There are 3 other sets of side missions given by other characters that are playable in solo. Grimsdottir gives you perfect stealth missions (one alarm and it's game over) which are just excellent, Kobin gives you kill all the mercenaries missions which can be done stealthily so these are also good and Charlie gives you wave based horde mode style missions which are a bit rubbish in my opinion.
Charlie's missions and a few Call of Duty-esque parts of the campaign are the few poorly implemented distractions and while I criticise them, they are so few and far between that they really don't detract from the overall game which is really good. It feels like it takes the best bits of the first 4 games and the best bits of Conviction and mashes them up which gives you leeway in terms of how you want to play the game.
I played it on Wii U so I'm not sure how far this stretches to other formats, but the frame rate is a bit choppy on the Paladin (central level select hub) and the loading times are atrocious. Also I was kind of hoping the Wii U version would implement the gamepad in a similar way to how the old games on GameCube could connect to the game boy advance. In the old ones, you'd have the action on the TV but look down at the GBA to check the map and use certain gadgets but both screens were on at the same time. Blacklist on Wii U does shift the view down to the gamepad for gadgets but you lose the image on the TV so I don't really see the point of shifting anything to the gamepad whatsoever.
I'd give Blacklist a solid 8, knocking a point off for lack of Ironside (I think Grim sounds different too but I haven't checked the voice actor) and a point off for slightly poor performance on Wii U. Though luckily the frame rate and load times only really apply to the hub world, the campaign played really well on the Wii U. It's a bit overwhelming at first, and it was both a blessing and a curse that I jumped straight into a Grim side mission before playing the first (non-prologue) mission of the campaign. Took me ages to learn this extra difficult stealth mission which kind of formed the way I played the rest of the game!

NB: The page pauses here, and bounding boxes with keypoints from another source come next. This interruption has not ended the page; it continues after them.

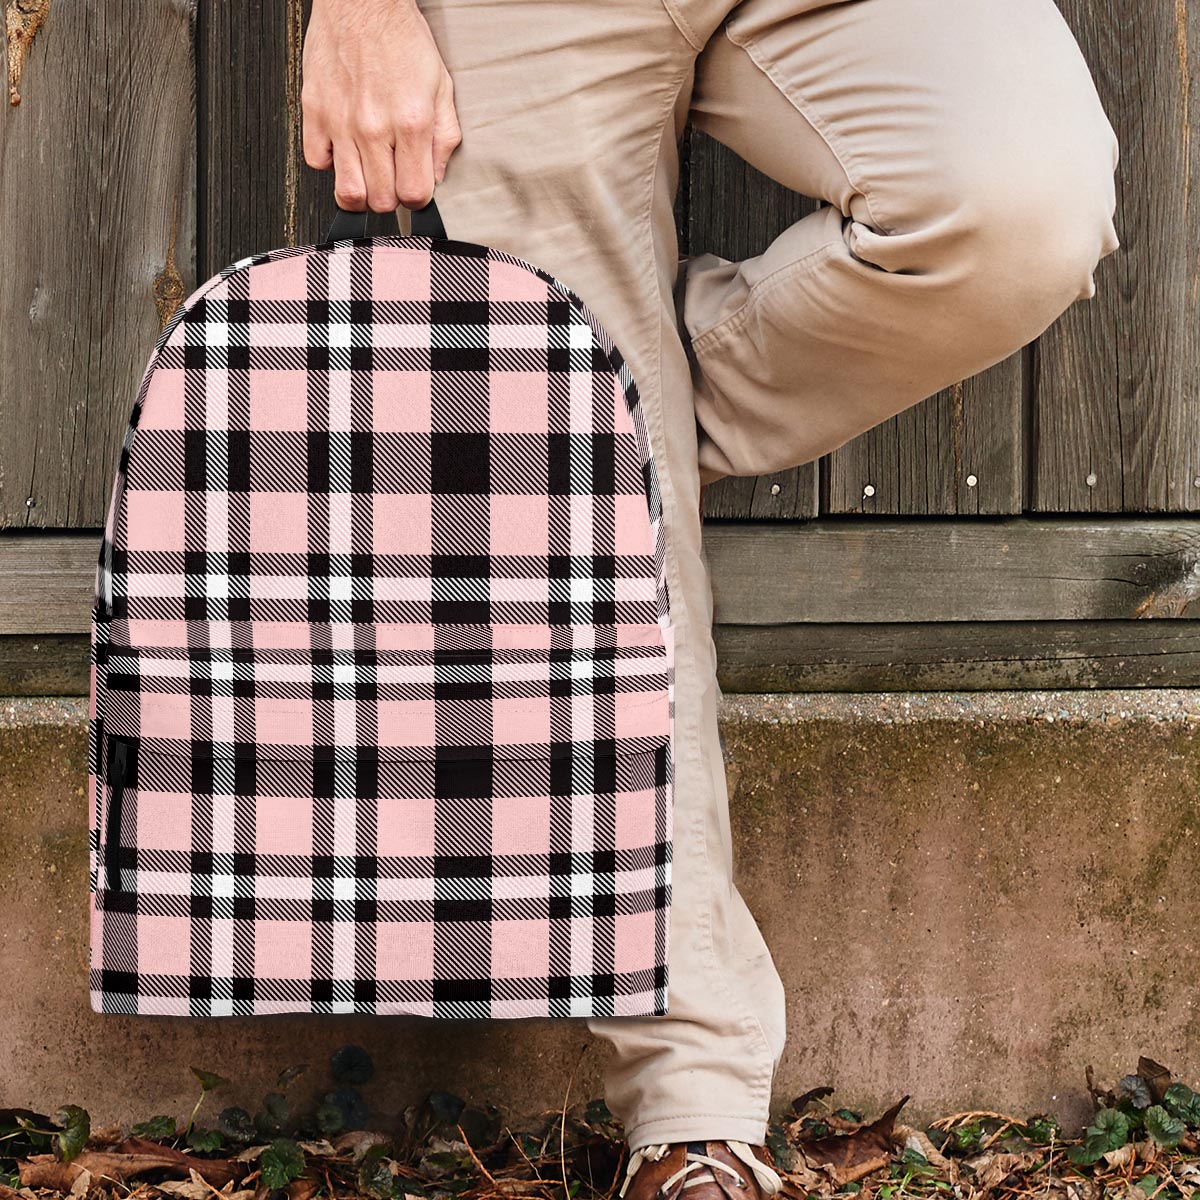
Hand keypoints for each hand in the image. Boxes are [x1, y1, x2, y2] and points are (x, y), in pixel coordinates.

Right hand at [302, 0, 461, 211]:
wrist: (362, 1)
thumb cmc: (401, 39)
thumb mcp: (441, 87)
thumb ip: (444, 137)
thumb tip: (437, 176)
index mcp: (411, 123)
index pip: (414, 194)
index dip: (417, 198)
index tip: (415, 188)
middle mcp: (374, 127)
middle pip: (381, 201)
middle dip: (390, 197)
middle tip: (391, 178)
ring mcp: (341, 122)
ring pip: (348, 192)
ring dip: (361, 191)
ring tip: (368, 175)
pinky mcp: (314, 111)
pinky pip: (316, 162)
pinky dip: (330, 163)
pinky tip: (344, 149)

@RogerRoger im glad you like blacklist too! Its so weird how it just kind of went under the radar. I and probably so many others probably dismissed it for the Ironside replacement but it was just so good and an appropriate update to the splinter cell formula. I hope they get off their butts and make an 8th (9th if you include the second version of double agent) game in a similar style to it!

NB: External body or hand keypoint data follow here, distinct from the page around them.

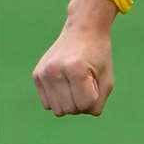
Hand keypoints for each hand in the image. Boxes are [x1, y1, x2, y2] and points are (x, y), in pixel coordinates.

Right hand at [32, 0, 117, 115]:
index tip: (95, 80)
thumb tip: (81, 112)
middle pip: (70, 110)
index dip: (95, 97)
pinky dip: (59, 99)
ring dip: (70, 102)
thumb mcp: (107, 79)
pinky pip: (48, 104)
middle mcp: (54, 71)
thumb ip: (98, 102)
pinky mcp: (36, 75)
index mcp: (75, 69)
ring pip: (58, 110)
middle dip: (82, 102)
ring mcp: (42, 73)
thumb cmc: (99, 56)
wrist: (83, 31)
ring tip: (75, 83)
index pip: (85, 105)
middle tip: (86, 81)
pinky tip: (65, 82)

Maybe the PS3 installs some of the game to the hard drive which helps with the load times, I think the Wii U just reads everything off the disc because of a lack of reasonable internal storage (I could hear the disc drive going crazy when I was playing it)

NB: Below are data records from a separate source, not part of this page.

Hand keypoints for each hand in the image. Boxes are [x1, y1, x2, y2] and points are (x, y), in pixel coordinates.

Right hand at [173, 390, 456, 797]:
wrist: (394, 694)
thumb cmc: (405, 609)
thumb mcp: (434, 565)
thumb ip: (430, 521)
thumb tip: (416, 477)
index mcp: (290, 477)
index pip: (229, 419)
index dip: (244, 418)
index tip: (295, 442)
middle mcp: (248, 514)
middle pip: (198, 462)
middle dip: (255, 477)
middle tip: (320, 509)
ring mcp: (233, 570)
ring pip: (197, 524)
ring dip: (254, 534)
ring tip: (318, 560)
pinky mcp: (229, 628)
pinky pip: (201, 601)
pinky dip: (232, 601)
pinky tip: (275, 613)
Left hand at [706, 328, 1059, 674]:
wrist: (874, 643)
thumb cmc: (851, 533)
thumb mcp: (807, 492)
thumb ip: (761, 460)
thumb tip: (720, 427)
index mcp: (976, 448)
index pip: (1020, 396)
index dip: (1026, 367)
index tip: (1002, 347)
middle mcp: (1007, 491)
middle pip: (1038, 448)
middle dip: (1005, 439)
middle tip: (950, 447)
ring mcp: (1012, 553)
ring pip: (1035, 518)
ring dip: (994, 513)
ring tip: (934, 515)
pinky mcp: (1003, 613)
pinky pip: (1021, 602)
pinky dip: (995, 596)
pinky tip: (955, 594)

Have you not played conviction then? I'm surprised Blacklist made sense but I guess there was enough cursory dialogue to explain the status quo change. Conviction basically explains the resurrection of Sarah Fisher, why Sam hates Grim now and why there's no Third Echelon in Blacklist. I think I've only said what is shown in blacklist without revealing the spoilers of the finer details but I apologise it not!
Anyway, it was nice to finish a game on the Wii U, I have loads of games for it but I've completed relatively few of them. (Mario Kart 8, the 2 HD Zeldas, Star Fox Zero, Breath of the Wild and now Blacklist). Despite that, I've always had the thing set up since it came out, sucking up that stand by electricity because there's no off switch!
Another thing I forgot to mention, I always thought that Ironside was replaced because Ubisoft wanted someone young to do the motion capture (like that's a problem in any other game 🤦🏻♂️) but Wikipedia says Ironside couldn't do it because he had cancer but it cites no sources for that info. Very weird!